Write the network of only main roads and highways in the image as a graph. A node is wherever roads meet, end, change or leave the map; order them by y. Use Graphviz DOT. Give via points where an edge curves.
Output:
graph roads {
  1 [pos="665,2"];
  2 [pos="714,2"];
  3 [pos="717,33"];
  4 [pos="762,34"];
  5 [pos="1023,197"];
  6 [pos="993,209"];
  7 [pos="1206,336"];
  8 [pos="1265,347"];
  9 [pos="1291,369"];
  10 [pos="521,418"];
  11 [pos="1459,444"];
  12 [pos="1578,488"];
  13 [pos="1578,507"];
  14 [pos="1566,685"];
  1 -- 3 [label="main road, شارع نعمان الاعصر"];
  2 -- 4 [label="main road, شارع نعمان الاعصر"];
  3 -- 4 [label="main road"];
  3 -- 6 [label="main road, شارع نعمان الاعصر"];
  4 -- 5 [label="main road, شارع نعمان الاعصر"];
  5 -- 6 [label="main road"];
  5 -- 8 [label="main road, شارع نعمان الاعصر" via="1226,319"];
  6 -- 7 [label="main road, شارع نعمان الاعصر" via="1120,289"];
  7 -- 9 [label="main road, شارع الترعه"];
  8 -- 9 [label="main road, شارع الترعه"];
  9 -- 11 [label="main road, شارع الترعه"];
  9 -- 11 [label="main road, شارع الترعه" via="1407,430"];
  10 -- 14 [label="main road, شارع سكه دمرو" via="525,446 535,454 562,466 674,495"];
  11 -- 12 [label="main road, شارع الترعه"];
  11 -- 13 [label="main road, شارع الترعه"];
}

▸ Problem details
Print every record exactly as it was given.

▸ Completed task
Write the network of only main roads and highways in the image as a graph. A node is wherever roads meet, end, change or leave the map; order them by y. Use Graphviz DOT. Give via points where an edge curves.
Output:
graph roads {
  1 [pos="665,2"];
  2 [pos="714,2"];
  3 [pos="717,33"];
  4 [pos="762,34"];
  5 [pos="1023,197"];
  6 [pos="993,209"];
  7 [pos="1206,336"];
  8 [pos="1265,347"];
  9 [pos="1291,369"];
  10 [pos="521,418"];
  11 [pos="1459,444"];
  12 [pos="1578,488"];
  13 [pos="1578,507"];
  14 [pos="1566,685"];
  1 -- 3 [label="main road, شارع نعمان الاعصر"];
  2 -- 4 [label="main road, شارع نعمان الاعصر"];
  3 -- 4 [label="main road"];
  3 -- 6 [label="main road, شارع نعمان الاعصر"];
  4 -- 5 [label="main road, شارع نعمان الاعصر"];
  5 -- 6 [label="main road"];
  5 -- 8 [label="main road, شارع نعمان الاعصر" via="1226,319"];
  6 -- 7 [label="main road, شارع نعمان الاعصر" via="1120,289"];
  7 -- 9 [label="main road, شارع الترعه"];
  8 -- 9 [label="main road, شارع الترعه"];
  9 -- 11 [label="main road, شارع الترعه"];
  9 -- 11 [label="main road, شارع الترعه" via="1407,430"];
  10 -- 14 [label="main road, شارع سكه دمرو" via="525,446 535,454 562,466 674,495"];
  11 -- 12 [label="main road, شارع الترعه"];
  11 -- 13 [label="main road, شارع الترعه"];
}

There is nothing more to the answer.